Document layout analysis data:
-- Opening Marker --
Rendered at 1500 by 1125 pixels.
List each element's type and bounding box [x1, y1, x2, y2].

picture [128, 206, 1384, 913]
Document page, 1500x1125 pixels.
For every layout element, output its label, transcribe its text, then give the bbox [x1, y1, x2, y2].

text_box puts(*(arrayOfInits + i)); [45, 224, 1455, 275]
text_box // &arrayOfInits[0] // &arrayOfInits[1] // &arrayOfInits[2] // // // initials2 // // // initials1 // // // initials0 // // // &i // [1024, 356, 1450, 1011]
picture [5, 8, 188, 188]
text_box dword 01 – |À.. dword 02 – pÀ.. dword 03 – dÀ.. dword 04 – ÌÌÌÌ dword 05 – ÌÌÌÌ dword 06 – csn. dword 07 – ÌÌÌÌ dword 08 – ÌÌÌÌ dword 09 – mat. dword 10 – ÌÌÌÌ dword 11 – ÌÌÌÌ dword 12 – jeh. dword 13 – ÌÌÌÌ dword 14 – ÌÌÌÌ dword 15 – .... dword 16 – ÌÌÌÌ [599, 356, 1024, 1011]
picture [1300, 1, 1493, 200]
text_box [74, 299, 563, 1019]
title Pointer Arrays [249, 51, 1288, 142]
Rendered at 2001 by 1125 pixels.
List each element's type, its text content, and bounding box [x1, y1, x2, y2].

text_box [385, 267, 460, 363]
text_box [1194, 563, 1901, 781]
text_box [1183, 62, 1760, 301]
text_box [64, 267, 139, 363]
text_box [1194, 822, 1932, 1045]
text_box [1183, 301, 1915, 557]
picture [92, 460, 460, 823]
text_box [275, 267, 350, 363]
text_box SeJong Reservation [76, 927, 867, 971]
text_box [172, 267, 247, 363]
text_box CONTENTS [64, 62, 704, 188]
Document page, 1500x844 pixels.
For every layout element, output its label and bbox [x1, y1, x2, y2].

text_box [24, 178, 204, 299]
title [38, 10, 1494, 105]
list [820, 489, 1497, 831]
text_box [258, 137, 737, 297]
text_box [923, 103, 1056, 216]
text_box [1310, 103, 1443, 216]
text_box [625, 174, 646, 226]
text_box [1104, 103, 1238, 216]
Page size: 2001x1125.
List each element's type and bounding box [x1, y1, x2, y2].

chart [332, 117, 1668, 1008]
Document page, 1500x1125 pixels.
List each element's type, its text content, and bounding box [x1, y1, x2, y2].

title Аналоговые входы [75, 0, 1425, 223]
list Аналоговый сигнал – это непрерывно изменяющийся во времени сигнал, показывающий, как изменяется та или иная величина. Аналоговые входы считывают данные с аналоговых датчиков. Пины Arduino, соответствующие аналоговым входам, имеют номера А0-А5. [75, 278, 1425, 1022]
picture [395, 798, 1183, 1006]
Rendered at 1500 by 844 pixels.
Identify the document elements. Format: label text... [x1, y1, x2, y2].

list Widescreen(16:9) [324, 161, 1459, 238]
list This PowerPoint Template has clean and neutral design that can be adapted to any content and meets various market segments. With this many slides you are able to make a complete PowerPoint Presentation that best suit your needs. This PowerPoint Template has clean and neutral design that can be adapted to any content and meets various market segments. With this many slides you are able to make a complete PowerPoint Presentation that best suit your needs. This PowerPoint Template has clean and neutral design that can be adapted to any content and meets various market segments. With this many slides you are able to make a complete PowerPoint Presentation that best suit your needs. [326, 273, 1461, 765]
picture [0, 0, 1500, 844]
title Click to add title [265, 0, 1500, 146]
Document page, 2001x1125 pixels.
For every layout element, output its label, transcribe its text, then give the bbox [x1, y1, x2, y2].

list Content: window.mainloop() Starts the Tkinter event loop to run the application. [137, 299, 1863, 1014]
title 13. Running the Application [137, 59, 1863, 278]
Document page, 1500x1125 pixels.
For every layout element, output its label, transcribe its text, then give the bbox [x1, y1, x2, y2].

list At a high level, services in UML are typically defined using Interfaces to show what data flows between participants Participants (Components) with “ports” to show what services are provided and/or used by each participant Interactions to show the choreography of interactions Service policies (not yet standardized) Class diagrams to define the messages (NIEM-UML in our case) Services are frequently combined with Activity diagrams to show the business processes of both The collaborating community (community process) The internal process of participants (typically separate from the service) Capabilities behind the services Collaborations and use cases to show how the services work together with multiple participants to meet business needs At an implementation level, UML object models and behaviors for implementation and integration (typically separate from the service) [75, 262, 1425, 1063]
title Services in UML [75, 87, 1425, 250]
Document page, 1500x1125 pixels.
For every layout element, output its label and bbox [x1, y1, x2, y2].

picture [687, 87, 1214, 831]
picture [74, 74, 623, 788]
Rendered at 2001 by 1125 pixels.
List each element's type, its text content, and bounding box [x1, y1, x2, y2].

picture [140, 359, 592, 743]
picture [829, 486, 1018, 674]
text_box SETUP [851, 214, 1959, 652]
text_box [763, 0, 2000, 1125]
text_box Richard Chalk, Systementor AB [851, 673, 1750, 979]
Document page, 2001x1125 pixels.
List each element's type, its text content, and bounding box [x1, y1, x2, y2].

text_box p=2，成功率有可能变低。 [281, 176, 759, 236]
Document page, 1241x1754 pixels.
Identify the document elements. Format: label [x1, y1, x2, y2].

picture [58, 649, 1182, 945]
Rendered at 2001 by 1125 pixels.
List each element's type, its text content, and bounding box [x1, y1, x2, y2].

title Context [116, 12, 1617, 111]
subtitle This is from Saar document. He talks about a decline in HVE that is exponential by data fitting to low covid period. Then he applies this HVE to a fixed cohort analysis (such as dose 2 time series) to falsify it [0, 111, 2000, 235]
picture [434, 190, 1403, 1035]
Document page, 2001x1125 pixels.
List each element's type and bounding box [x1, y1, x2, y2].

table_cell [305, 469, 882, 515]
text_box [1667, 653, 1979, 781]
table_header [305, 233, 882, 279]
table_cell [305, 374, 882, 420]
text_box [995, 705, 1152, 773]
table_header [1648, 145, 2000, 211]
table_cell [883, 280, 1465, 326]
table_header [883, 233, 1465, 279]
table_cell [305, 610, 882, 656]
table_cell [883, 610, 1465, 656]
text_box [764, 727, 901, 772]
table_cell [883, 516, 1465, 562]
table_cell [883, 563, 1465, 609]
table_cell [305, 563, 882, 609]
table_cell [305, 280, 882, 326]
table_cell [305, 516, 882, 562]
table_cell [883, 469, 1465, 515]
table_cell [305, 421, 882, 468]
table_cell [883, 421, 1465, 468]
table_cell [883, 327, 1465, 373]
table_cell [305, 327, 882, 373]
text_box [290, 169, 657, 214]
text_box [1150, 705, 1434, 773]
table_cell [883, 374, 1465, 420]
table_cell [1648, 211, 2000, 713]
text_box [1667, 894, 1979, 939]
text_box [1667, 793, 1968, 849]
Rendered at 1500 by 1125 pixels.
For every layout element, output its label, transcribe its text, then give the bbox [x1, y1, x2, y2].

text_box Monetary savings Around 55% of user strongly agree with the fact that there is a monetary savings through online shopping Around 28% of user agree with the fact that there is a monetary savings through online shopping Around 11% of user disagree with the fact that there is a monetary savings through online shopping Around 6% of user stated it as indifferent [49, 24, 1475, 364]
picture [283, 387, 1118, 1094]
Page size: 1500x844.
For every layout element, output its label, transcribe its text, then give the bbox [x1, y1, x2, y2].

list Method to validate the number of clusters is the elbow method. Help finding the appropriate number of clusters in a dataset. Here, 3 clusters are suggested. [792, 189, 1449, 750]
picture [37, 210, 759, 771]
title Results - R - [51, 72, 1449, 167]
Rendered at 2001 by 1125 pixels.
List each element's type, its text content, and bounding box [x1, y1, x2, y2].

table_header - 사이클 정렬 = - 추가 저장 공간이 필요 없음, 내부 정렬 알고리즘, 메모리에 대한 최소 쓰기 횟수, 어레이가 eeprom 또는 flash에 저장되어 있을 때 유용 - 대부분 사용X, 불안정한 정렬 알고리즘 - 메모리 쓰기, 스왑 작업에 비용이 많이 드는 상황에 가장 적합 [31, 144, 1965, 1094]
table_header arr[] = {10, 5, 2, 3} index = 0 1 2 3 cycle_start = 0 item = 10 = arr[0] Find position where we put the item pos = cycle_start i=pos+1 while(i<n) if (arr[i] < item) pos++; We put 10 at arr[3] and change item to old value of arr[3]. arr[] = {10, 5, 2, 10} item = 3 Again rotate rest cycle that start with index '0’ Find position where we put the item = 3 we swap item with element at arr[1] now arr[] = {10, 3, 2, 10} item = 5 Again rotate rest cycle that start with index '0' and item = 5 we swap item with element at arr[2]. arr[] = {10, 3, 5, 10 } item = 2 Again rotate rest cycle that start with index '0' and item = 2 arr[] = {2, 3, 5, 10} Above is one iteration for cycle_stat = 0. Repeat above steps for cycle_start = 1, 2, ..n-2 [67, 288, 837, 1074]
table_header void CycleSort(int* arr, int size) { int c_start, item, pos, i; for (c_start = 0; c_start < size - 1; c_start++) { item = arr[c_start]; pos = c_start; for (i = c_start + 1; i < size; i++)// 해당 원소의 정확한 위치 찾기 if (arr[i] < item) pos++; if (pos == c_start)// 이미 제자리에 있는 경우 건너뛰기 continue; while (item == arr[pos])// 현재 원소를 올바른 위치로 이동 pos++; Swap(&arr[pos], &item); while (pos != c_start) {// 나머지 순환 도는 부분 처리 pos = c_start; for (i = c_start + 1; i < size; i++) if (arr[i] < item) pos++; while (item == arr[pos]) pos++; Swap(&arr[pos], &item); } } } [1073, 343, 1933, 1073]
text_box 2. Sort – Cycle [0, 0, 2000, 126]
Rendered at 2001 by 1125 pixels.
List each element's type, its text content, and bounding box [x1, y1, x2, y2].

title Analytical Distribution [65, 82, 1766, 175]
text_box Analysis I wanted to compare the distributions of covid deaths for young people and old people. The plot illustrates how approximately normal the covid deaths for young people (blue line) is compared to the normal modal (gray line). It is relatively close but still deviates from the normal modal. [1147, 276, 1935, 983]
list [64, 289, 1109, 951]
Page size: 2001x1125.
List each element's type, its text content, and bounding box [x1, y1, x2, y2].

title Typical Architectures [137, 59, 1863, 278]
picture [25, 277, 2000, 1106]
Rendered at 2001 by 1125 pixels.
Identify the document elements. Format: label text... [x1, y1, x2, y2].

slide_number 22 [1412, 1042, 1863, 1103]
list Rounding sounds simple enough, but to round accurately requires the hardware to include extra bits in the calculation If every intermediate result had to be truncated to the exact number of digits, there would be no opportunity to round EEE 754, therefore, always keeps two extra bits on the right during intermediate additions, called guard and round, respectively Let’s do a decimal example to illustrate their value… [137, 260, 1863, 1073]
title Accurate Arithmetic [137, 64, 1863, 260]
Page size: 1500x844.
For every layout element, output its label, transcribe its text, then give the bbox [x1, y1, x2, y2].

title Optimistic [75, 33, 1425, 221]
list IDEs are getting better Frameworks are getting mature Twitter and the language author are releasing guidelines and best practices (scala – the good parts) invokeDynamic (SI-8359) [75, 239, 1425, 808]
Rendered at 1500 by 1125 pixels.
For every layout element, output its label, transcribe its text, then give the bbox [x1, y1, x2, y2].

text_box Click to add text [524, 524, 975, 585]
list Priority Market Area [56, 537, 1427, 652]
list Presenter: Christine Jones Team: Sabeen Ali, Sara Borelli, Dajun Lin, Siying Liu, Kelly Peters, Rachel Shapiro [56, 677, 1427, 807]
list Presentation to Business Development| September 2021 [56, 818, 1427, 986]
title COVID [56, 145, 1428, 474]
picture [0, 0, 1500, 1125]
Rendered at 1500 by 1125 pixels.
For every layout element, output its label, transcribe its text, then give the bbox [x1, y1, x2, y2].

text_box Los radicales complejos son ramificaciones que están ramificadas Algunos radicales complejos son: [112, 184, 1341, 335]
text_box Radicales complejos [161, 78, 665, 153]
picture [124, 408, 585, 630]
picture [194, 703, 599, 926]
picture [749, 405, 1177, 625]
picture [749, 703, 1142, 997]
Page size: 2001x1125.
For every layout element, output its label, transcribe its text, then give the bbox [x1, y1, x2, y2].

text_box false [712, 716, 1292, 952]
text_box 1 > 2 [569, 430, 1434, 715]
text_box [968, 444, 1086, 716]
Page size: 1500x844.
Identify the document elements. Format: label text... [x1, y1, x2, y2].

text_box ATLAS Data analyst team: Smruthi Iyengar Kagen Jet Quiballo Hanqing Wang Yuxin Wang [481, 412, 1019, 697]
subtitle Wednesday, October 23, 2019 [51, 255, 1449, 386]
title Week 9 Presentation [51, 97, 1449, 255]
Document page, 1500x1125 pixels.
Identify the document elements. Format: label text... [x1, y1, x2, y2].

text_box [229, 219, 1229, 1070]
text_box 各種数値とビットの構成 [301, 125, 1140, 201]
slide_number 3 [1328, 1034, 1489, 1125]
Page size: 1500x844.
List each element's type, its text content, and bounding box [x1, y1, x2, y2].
-- Closing Marker --
*Required action:* Write out the records above exactly, from the opening line to the line with "Document page, 1500x844 pixels.", including both, with nothing added.

*Written answer:*
Rendered at 1500 by 1125 pixels.
List each element's type and bounding box [x1, y1, x2, y2].

picture [128, 206, 1384, 913]
Document page, 1500x1125 pixels.
For every layout element, output its label, transcribe its text, then give the bbox [x1, y1, x2, y2].

text_box puts(*(arrayOfInits + i)); [45, 224, 1455, 275]
text_box // &arrayOfInits[0] // &arrayOfInits[1] // &arrayOfInits[2] // // // initials2 // // // initials1 // // // initials0 // // // &i // [1024, 356, 1450, 1011]
picture [5, 8, 188, 188]
text_box dword 01 – |À.. dword 02 – pÀ.. dword 03 – dÀ.. dword 04 – ÌÌÌÌ dword 05 – ÌÌÌÌ dword 06 – csn. dword 07 – ÌÌÌÌ dword 08 – ÌÌÌÌ dword 09 – mat. dword 10 – ÌÌÌÌ dword 11 – ÌÌÌÌ dword 12 – jeh. dword 13 – ÌÌÌÌ dword 14 – ÌÌÌÌ dword 15 – .... dword 16 – ÌÌÌÌ [599, 356, 1024, 1011]
picture [1300, 1, 1493, 200]
text_box [74, 299, 563, 1019]
title Pointer Arrays [249, 51, 1288, 142]
Rendered at 2001 by 1125 pixels.
List each element's type, its text content, and bounding box [x1, y1, x2, y2].

text_box [385, 267, 460, 363]
text_box [1194, 563, 1901, 781]
text_box [1183, 62, 1760, 301]
text_box [64, 267, 139, 363]
text_box [1194, 822, 1932, 1045]
text_box [1183, 301, 1915, 557]
picture [92, 460, 460, 823]
text_box [275, 267, 350, 363]
text_box SeJong Reservation [76, 927, 867, 971]
text_box [172, 267, 247, 363]
text_box CONTENTS [64, 62, 704, 188]
Document page, 1500x844 pixels.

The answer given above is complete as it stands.